Imagine you are on an island in the middle of the ocean. You have a radio to ask for rescue. You received a message to turn 135 degrees. Where is 135 degrees?

a. Draw a compass from the point and always face the north line.

b. Moving clockwise, east will be 090°, south is 180°, and west is 270°. It will be between the easterly and southerly direction.

c. Measuring the angle 135-degrees, roughly, the blue line will be 135°.

**Example 2:
**The first ship leaves the port and travels 20 km on a bearing 0f 260°. At the same time, a second ship also leaves the same port and travels 14 km on a bearing of 190°. How far apart are the two ships?

Let’s make an illustration:

a.
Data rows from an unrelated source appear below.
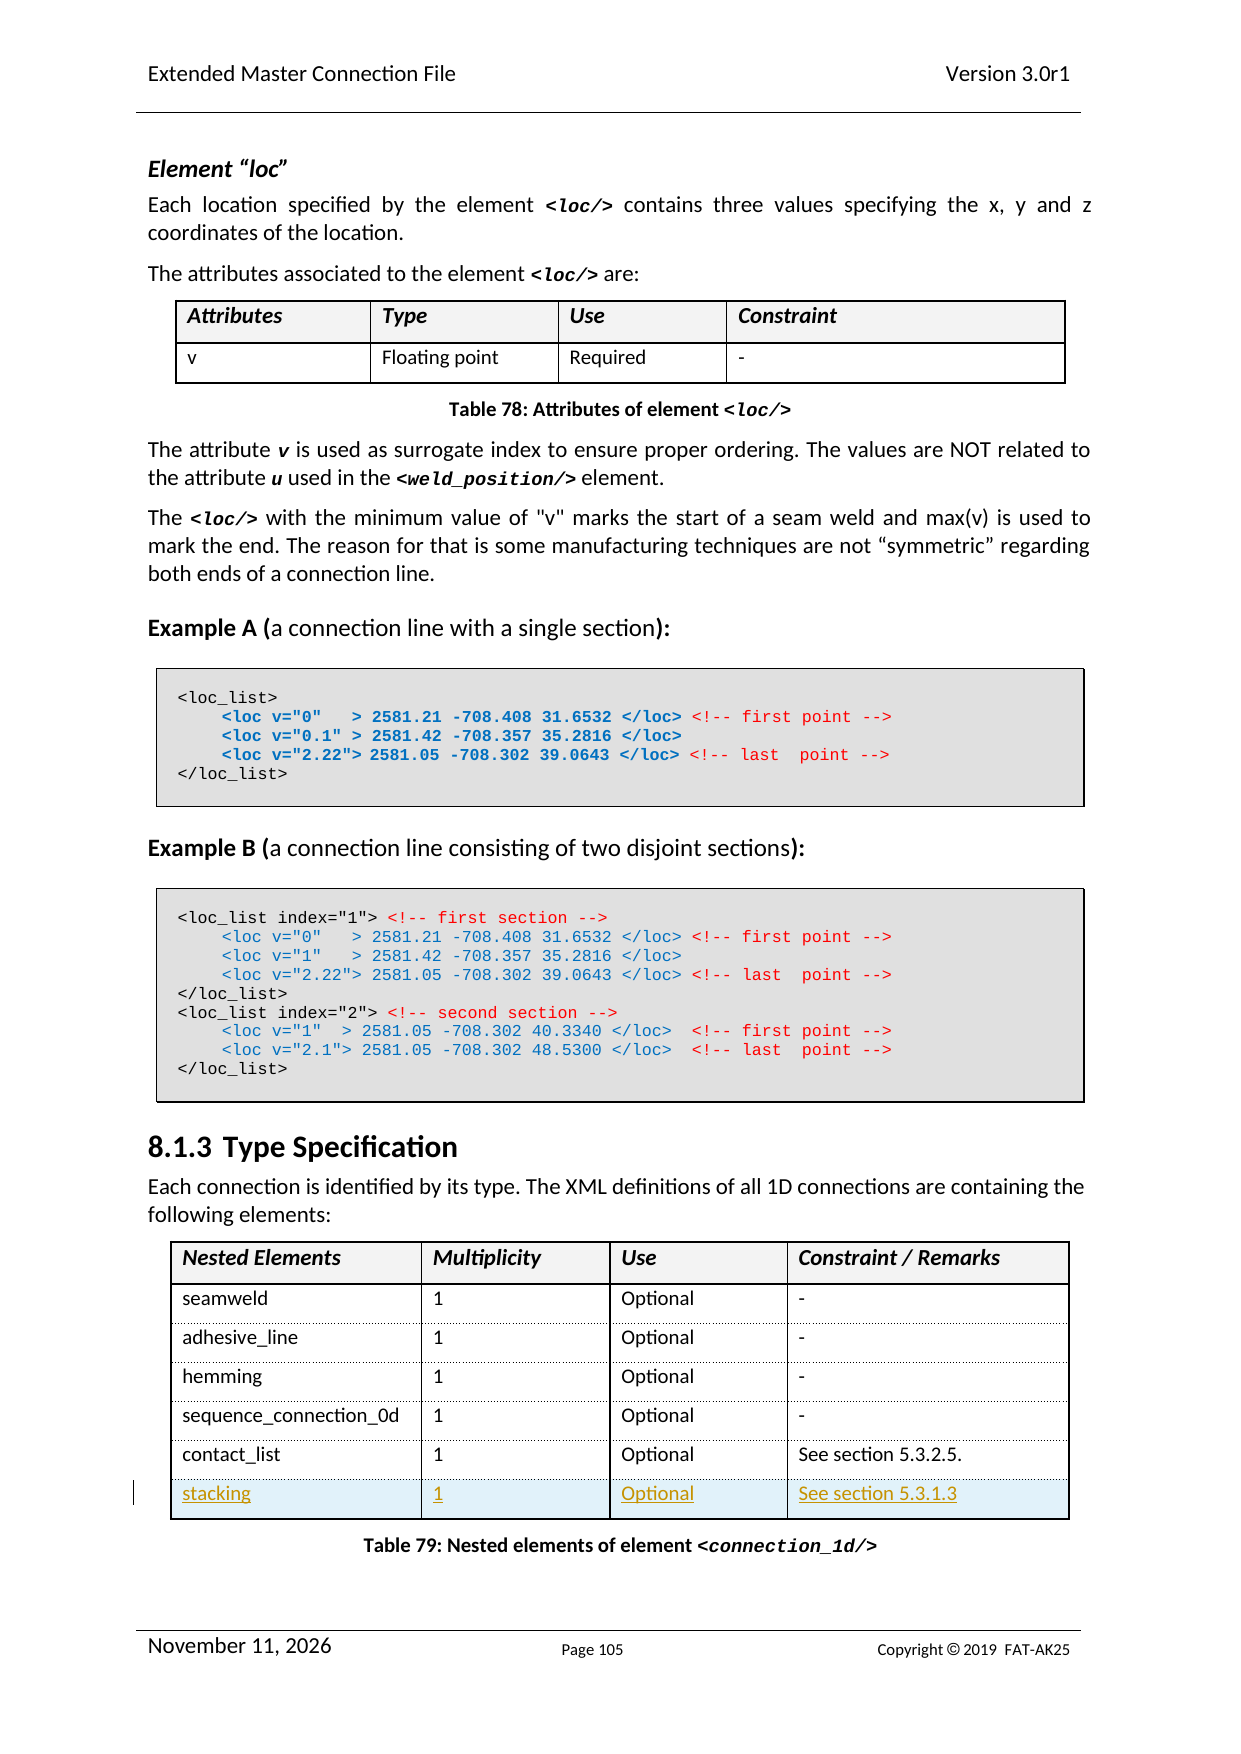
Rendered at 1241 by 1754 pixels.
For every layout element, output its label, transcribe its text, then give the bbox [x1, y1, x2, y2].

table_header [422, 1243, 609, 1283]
text <loc v="0" > 2581.21 -708.408 31.6532 </loc> <!-- first point --> [157, 706, 1083, 725]
subtitle Type Specification [148, 1128, 1092, 1166]
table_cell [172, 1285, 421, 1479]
text <loc v="2.22"> 2581.05 -708.302 39.0643 </loc> <!-- last point --> [157, 743, 1083, 762]
text </loc_list> [157, 982, 1083, 1001]
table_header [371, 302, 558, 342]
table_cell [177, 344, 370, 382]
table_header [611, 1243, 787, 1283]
text Example B (a connection line consisting of two disjoint sections): [148, 832, 1092, 863]
text <loc v="1" > 2581.42 -708.357 35.2816 </loc> [157, 944, 1083, 963]
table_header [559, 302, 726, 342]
text <loc v="1" > 2581.05 -708.302 40.3340 </loc> <!-- first point --> [157, 1020, 1083, 1039]
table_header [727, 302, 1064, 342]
text <loc_list> [157, 687, 1083, 706]
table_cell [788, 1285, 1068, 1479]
text <loc v="0.1" > 2581.42 -708.357 35.2816 </loc> [157, 725, 1083, 743]
text Table 75: Attributes of element <loc/> [148, 397, 1092, 422]
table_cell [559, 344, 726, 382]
text Example A (a connection line with a single section): [148, 613, 1092, 643]
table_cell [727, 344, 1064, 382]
text <loc v="2.1"> 2581.05 -708.302 48.5300 </loc> <!-- last point --> [157, 1039, 1083, 1058]
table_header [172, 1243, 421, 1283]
text <loc_list index="1"> <!-- first section --> [157, 907, 1083, 926]
text The <loc/> with the minimum value of "v" marks the start of a seam weld and max(v) is used to mark the end. The reason for that is some manufacturing techniques are not “symmetric” regarding both ends of a connection line. [148, 503, 1092, 588]
text Each location specified by the element <loc/> contains three values specifying the x, y and z coordinates of the location. [148, 190, 1092, 246]
text </loc_list> [157, 1058, 1083, 1076]
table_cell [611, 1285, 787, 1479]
text The attributes associated to the element <loc/> are: [148, 259, 1092, 287]
text <loc v="0" > 2581.21 -708.408 31.6532 </loc> <!-- first point --> [157, 926, 1083, 944]
text <loc_list index="2"> <!-- second section --> [157, 1001, 1083, 1020]
text The attribute v is used as surrogate index to ensure proper ordering. The values are NOT related to the attribute u used in the <weld_position/> element. [148, 435, 1092, 491]
text Each connection is identified by its type. The XML definitions of all 1D connections are containing the following elements: [148, 1172, 1092, 1228]
subtitle Element “loc” [148, 154, 1092, 184]
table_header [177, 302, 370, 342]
text </loc_list> [157, 762, 1083, 781]
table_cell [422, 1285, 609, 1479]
text Table 76: Nested elements of element <connection_1d/> [148, 1532, 1092, 1558]
text <loc v="2.22"> 2581.05 -708.302 39.0643 </loc> <!-- last point --> [157, 963, 1083, 982]
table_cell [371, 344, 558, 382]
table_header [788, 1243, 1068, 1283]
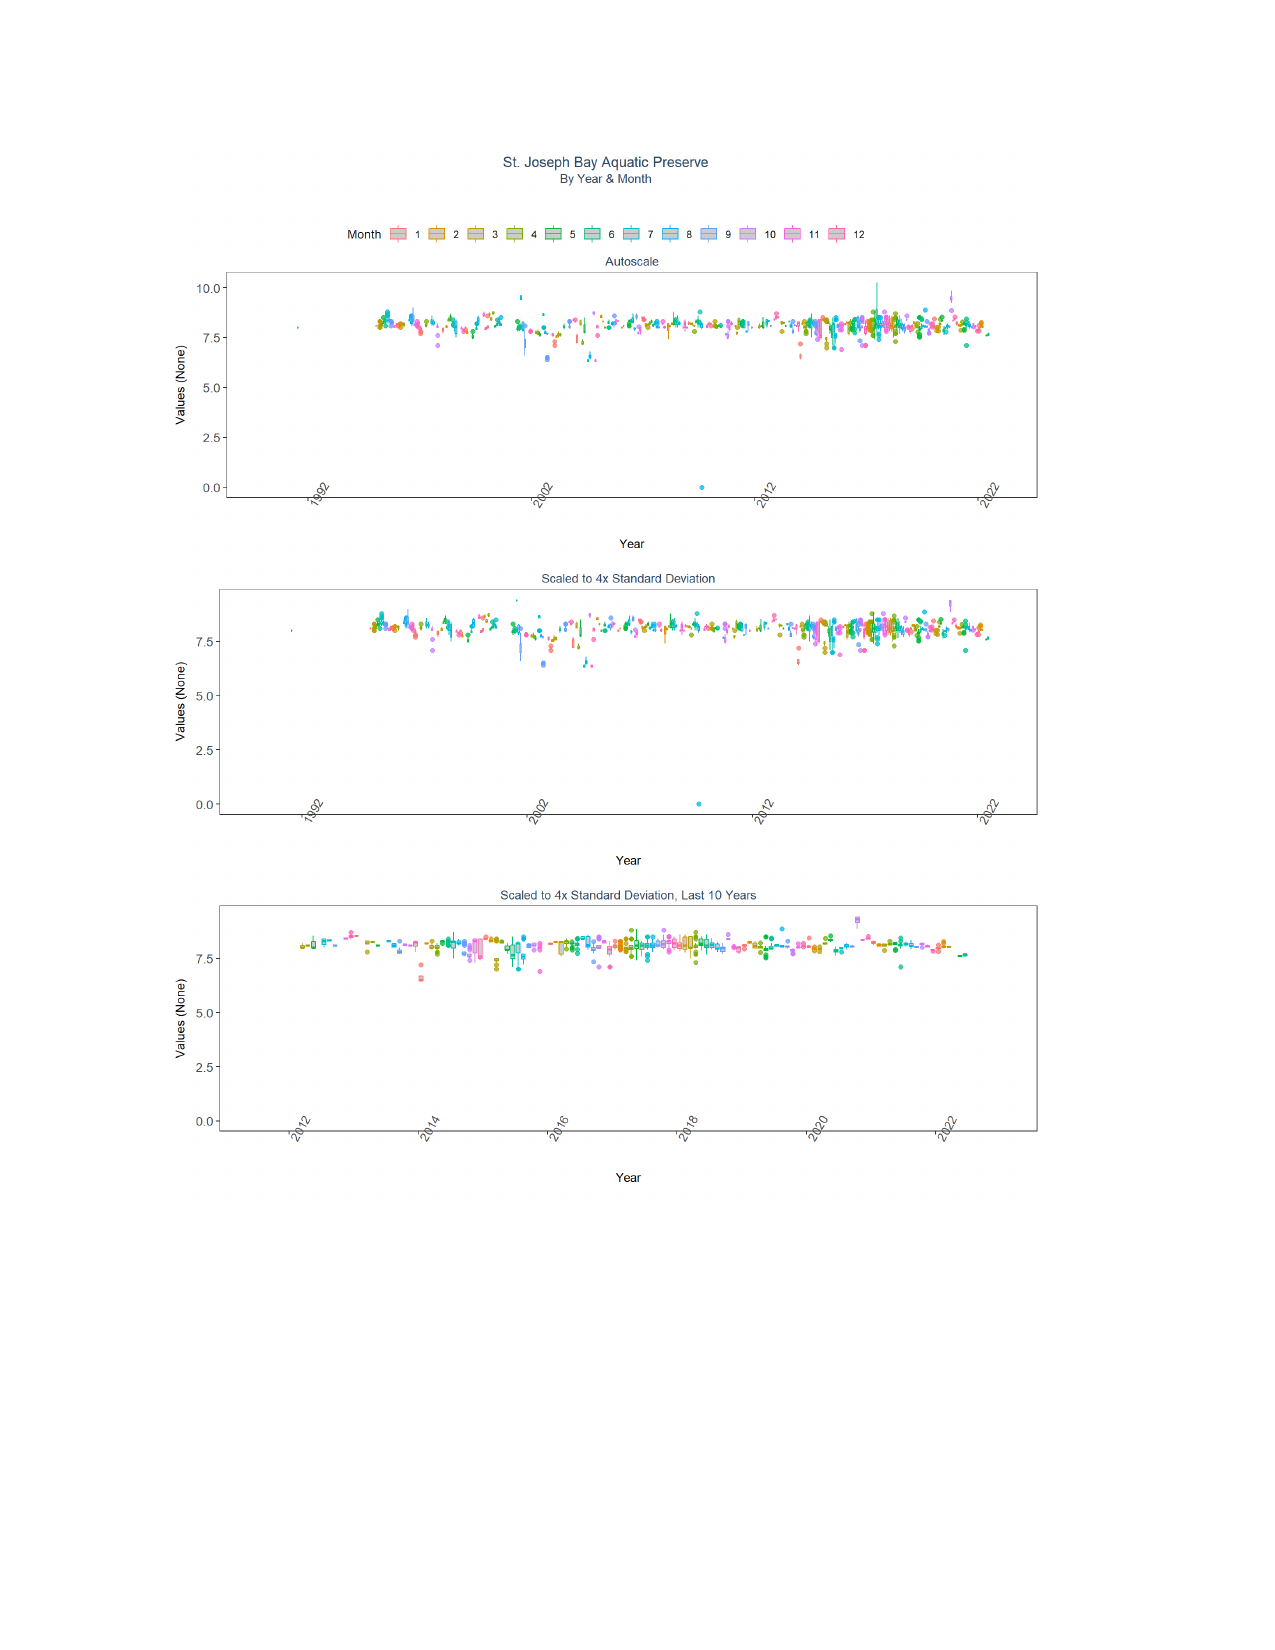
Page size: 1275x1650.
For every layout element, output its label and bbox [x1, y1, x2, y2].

Let’s label as point C the starting point or the port.

b. The angle ACB = 250° + 190° = 60°

c. From the port (C) to the location of the first ship (A) is 20 km. The second ship (B) from the port (C) is 14 km.

d. We will now use the cosine law:

\( c^2 = a^2 + b^2 – 2ab \cos C\)

\( c^2 = 14^2 + 20^2 – 2(14)(20) \cos 60°\)

\( c= 17.78 km\)

**Example 3:
**A ship from the port travels for 60 km on the bearing of 120°. It continuous to travel and changes direction for another 50km on a bearing of 080°. How far is the ship from the starting point?

Let’s make an illustration using a compass rose to trace where the ship travels.

We’ve formed a triangle. Now analyse the illustration:

a. If the measure of angle A is 120°, then the measure of the remaining angle through the south is 60°.

b. Let’s assume that from point A through the north the angle is 60°.

c. Let’s say the current location of the ship is point C. ∠ABC = 60° + 80° = 140°.

d.Remember, cosine law. It is used to find the measure of an angle or sides of a non right triangle. Let’s use \( b^2 = a^2 + c^2 – 2ac \cos B\).

\( b^2 = a^2 + c^2 – 2ac \cos B\) Substitute the given

\( b^2 = {(50)}^2 + {(60)}^2 – 2(50)(60) \cos 140°\)

\( b^2 = {(50)}^2 + {(60)}^2 – 2(50)(60) \cos 140°\)

\( b = 103.42 km \)